Summary of Machine Learning In Pure Perl - William N. Braswell, Jr.

00:00:00 - 00:50:00

In this video, William N. Braswell, Jr. discusses machine learning in pure Perl. He explains that while there are other languages that can do machine learning, pure Perl is more readable and maintainable than Python. He also discusses the performance of Pearl compared to other languages.

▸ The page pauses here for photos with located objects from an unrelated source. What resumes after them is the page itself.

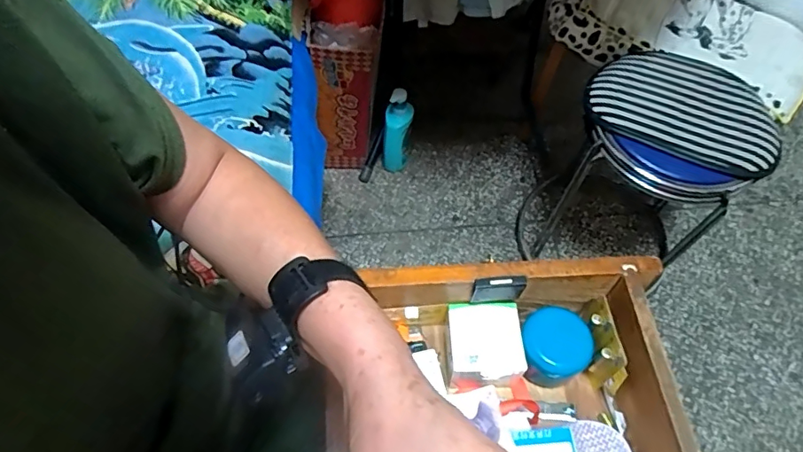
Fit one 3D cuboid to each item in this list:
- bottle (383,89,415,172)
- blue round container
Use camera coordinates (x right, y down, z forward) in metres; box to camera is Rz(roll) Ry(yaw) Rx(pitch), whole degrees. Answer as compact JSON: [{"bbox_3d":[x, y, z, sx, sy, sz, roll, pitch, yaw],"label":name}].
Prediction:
[{"bbox_3d":[-0.010,-0.228,1.273,0.069,0.258,0.061,4,62,0],"label":"bottle"},{"bbox_3d":[0.157,0.125,0.534,0.068,0.058,0.069,1,62,-2],"label":"blue round container"}]

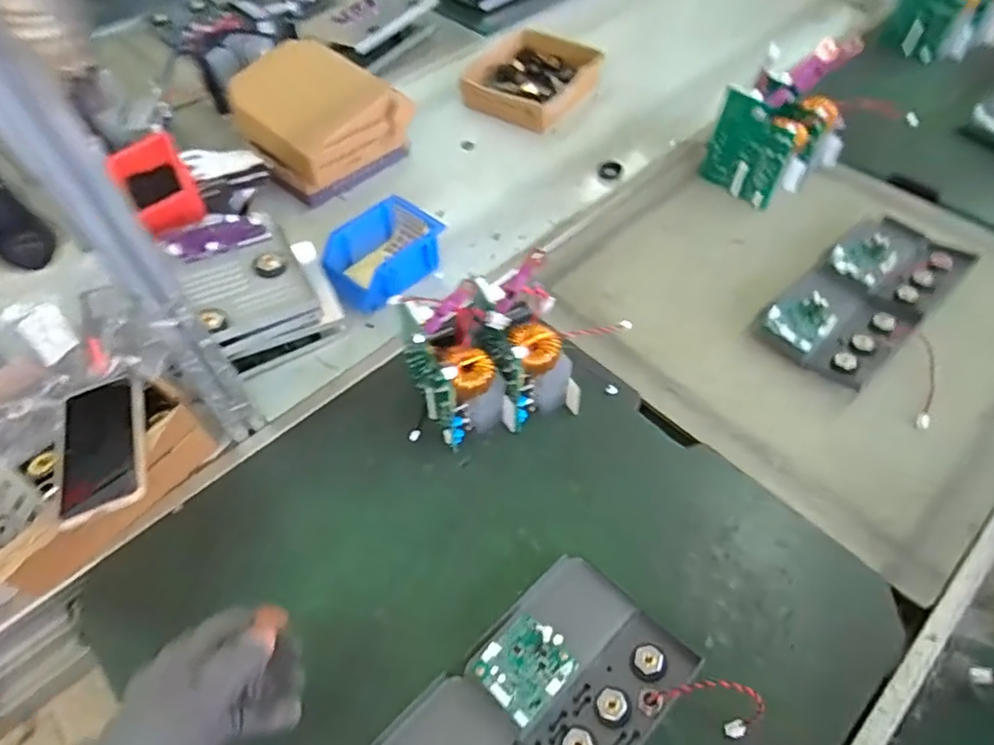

• 00:00:00 This video presents the history of machine learning, its different types, and its applications in business. William Braswell, Jr. explains that machine learning is a subset of artificial intelligence, which is itself a subset of mathematics. He goes on to say that, in order to be employable in the computer programming field, having knowledge of machine learning is a valuable asset.
• 00:05:00 In this video, William N. Braswell, Jr. discusses machine learning in pure Perl. He says that while there are other languages that can do machine learning, pure Perl is more readable and maintainable than Python. He also discusses the performance of Pearl compared to other languages.
• 00:10:00 The video discusses the differences between machine learning algorithms in Python and in other languages. It also points out that there is little pearl in machine learning, meaning that the algorithms are not as easy to use as they are in other languages.
• 00:15:00 In this video, William N. Braswell, Jr. discusses how machine learning can be implemented in Perl using the k-nearest neighbors algorithm. He also notes that the algorithm can be generalized to any number of dimensions, and that there is no need to assign any classification to the data points before running the algorithm.
• 00:20:00 In this video, William N. Braswell, Jr. discusses machine learning in Perl. He shows how to determine the three nearest neighbors of a data point using a distance function, and how this affects the classification of the data point.
• 00:25:00 The three distance functions covered in this video are the Manhattan, Euclidean, and least squares distances. The Manhattan distance is the default distance function and is used for data that is two-dimensional. The Euclidean distance is used for data that is three-dimensional and the least squares distance is used for data that is two-dimensional and has non-zero distances between points.
• 00:30:00 The video discusses the three distance metrics that can be used when analyzing data: Euclidean, Manhattan, and Minkowski. The Euclidean and Manhattan distances are the most common, but the Minkowski metric is more complicated but more accurate. The video shows how to calculate the runtime for different Python implementations of the Minkowski algorithm using the sklearn library.
• 00:35:00 This video shows how the speed of two different programming languages, Python and Pearl, changes as the size and complexity of the training data increases. Python becomes faster as the data size and runtime increase, eventually becoming 50 times faster than Pearl.
• 00:40:00 This video explains how compiled perl code runs faster than interpreted perl code. Python code eventually catches up to compiled perl code, but it takes a long time for Python to reach that point.
• 00:45:00 This video introduces William N. Braswell, Jr., a Perl programmer, and discusses his experiences with machine learning. Braswell notes that Python is relatively fast, but Pearl is much slower, and Pearl's low speed is due to scientific notation. He asks for help from his viewers, and promises that the machine will eventually learn on its own.
• 00:50:00 This video talks about how to use machine learning in pure Perl using the William N. Braswell, Jr. book, "Perl and Perl 6 for Machine Learning." The author discusses how to implement the algorithms needed, and how to make sure the data is correct. He also encourages others to try machine learning in Perl, and signs off with a farewell message.